LONDON (dpa-AFX) - Krise hin oder her, die Hersteller von Luxusgütern hatten bislang keinen Grund zu klagen. Zahlungskräftige Kunden, die sich teure Edelmarken leisten können, gab es genug. Vor allem im Asien nahm die Kundschaft in den letzten Jahren zu. Doch nun schürt der britische Edelschneider Burberry die Angst, dass sich die Nachfrage nach Luxusmode- und Accessoires spürbar abkühlt. Das Umfeld werde zunehmend herausfordernder, warnte Burberry-Chefin Angela Ahrendts am Dienstag und dämpfte zugleich die Erwartungen an große Gewinnsprünge in diesem Jahr. Der bereinigte Vorsteuergewinn werde wohl eher das untere Ende der Analystenerwartungen treffen, sagte sie. Dieses liegt derzeit bei etwas über 400 Millionen Pfund (500 Mio Euro) für das Ende März auslaufende Geschäftsjahr 2012/13. Im Vorjahr wurden 376 Millionen Pfund erzielt.

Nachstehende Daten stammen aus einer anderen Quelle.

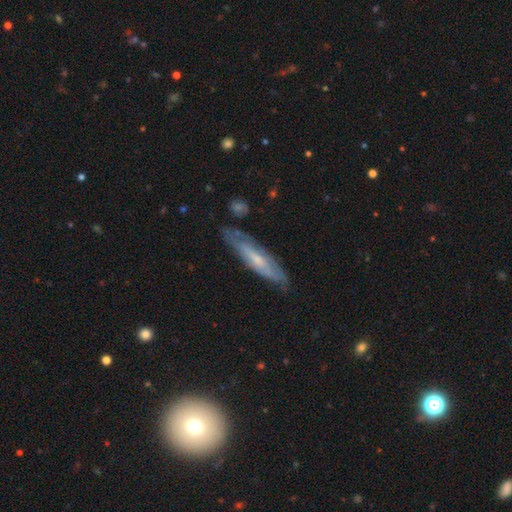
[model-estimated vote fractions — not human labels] Smooth or featured?
  - featured or disk: 60% *
  - smooth: 30%
  - star or artifact: 10%
Edge-on disk?
  - yes: 57% *
  - no: 43%
Merging?
  - none: 79% *
  - minor disturbance: 16%
  - major disturbance: 3%
  - merger: 2%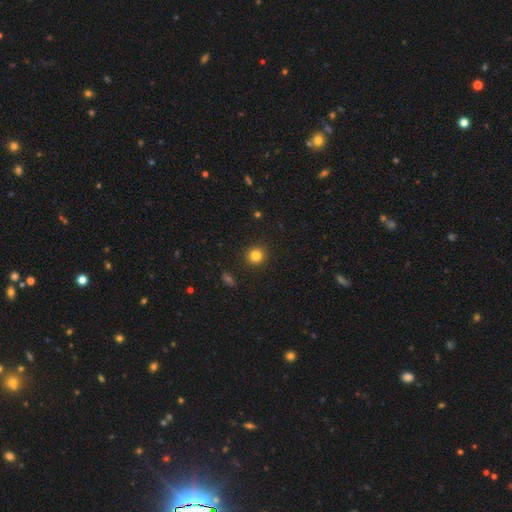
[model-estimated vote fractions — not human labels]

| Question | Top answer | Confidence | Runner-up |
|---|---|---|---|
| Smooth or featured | smooth | 83% | star or artifact (12%) |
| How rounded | round | 92% | in between (7%) |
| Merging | none | 92% | minor disturbance (5%) |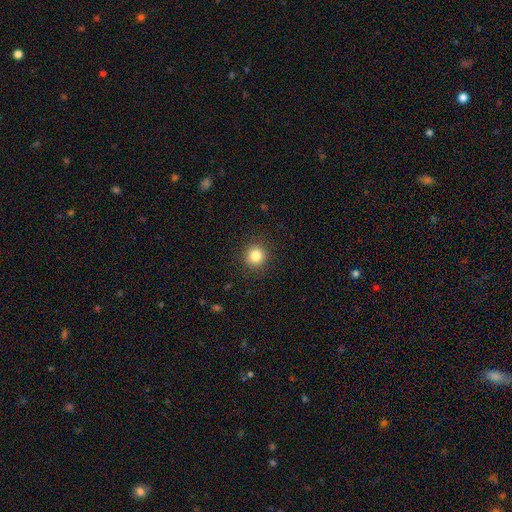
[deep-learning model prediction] smooth-or-featured: smooth: 83% | star or artifact: 11% | featured or disk: 6%
  how-rounded: round: 93% | in between: 6% | cigar-shaped: 1%
  merging: none: 91% | minor disturbance: 6% | major disturbance: 2% | merger: 1%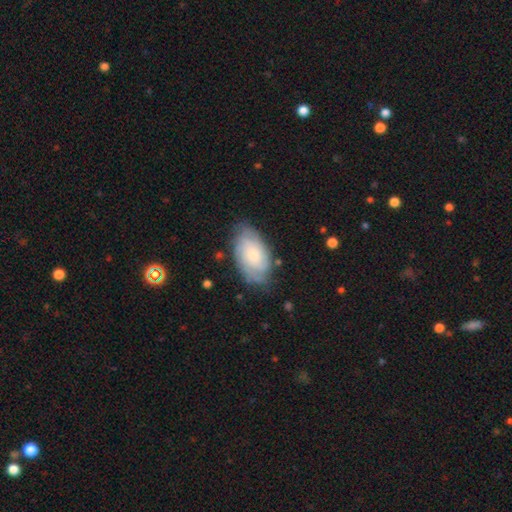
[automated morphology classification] type=featured or disk (50%); edge-on=no (95%); merging=none (68%).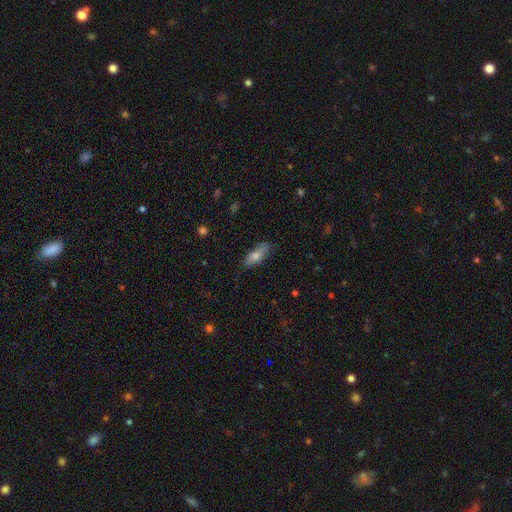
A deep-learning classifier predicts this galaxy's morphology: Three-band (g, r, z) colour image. It shows a smooth galaxy with no disk features (67%) that is in between round and cigar-shaped (52%). Merging: none (82%).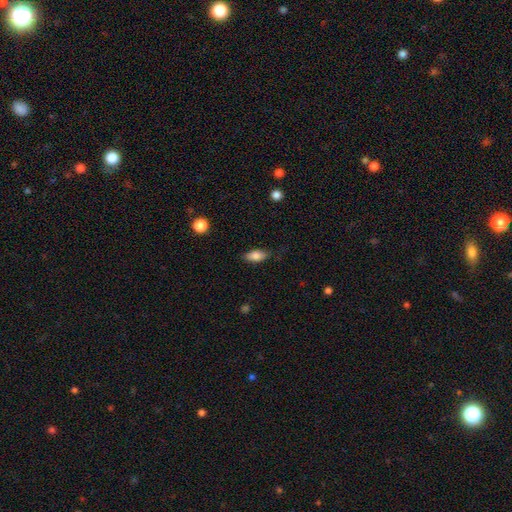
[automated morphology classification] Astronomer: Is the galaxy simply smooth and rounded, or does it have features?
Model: smooth — 83%.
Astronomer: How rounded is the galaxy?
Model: in between — 87%.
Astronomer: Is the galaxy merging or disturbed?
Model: none — 80%.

An der Börse sorgte die Nachricht für Alarmstimmung. Denn für Luxusgüter gab es auch in der Krise bislang immer genügend zahlungskräftige Kunden und entsprechend sprudelten auch die Gewinne der Unternehmen. Burberry-Papiere sackten in London um zuletzt über 18 Prozent ab. Auch andere Aktien des Luxusgütersektors wie LVMH (Louis Vuitton) und PPR (Gucci) aus Frankreich, der Cartier-Hersteller Richemont aus der Schweiz oder auch der Metzinger Modekonzern Hugo Boss gerieten in den Abwärtssog.

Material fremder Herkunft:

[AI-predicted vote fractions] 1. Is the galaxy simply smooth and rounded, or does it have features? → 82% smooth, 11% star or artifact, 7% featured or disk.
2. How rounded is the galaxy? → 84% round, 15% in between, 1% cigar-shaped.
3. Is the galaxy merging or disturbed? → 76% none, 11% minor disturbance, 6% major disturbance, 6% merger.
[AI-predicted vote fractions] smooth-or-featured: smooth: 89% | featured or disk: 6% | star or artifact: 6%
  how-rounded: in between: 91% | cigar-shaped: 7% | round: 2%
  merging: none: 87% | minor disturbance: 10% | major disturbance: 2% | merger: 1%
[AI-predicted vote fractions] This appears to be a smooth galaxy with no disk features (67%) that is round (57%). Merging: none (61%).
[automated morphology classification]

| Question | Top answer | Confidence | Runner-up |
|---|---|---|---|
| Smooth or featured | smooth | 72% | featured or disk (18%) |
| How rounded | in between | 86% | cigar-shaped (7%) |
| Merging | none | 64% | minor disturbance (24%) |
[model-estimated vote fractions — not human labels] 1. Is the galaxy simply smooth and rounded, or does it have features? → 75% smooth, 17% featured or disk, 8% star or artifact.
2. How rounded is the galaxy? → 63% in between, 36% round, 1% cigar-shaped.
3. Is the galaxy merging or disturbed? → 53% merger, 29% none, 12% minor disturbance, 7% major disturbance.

Burberry konnte eigenen Angaben zufolge in seinem zweiten Geschäftsquartal seine Umsätze auf gleicher Ladenfläche nur stabil halten. In den letzten Wochen habe sich die Umsatzdynamik weiter abgeschwächt, hieß es. Die Analysten der Bank Nomura sehen darin kein Burberry-spezifisches, sondern ein globales Phänomen. Länder wie China, in denen sich immer mehr Menschen Luxusgüter leisten können, waren in den zurückliegenden Jahren ein Wachstumsgarant. Gerade hier habe sich das Wachstum aber zuletzt abgeschwächt, schreibt auch die Bank Barclays in einer kürzlich veröffentlichten Studie.

Auch Burberry selbst glaubt sich nicht alleine mit dem Problem. "Wir wissen, dass es nicht nur uns betrifft", sagte Finanzchefin Stacey Cartwright. In China habe sich das Geschäft angesichts des Ende dieses Jahres anstehenden Regierungswechsels verlangsamt. Vorsichtige Töne in diese Richtung hatte zuvor bereits Ermenegildo Zegna angeschlagen, der das nach ihm benannte italienische Modelabel führt. Außerdem seien die Umsätze mit Geschenken und Reise-Mitbringseln zurückgegangen, so Cartwright weiter. Viele Käufe werden im Urlaub oder in Duty-Free-Shops an Flughäfen getätigt. Und hier hielten sich die Asiaten zuletzt zurück, so die Burberry-Managerin zufolge.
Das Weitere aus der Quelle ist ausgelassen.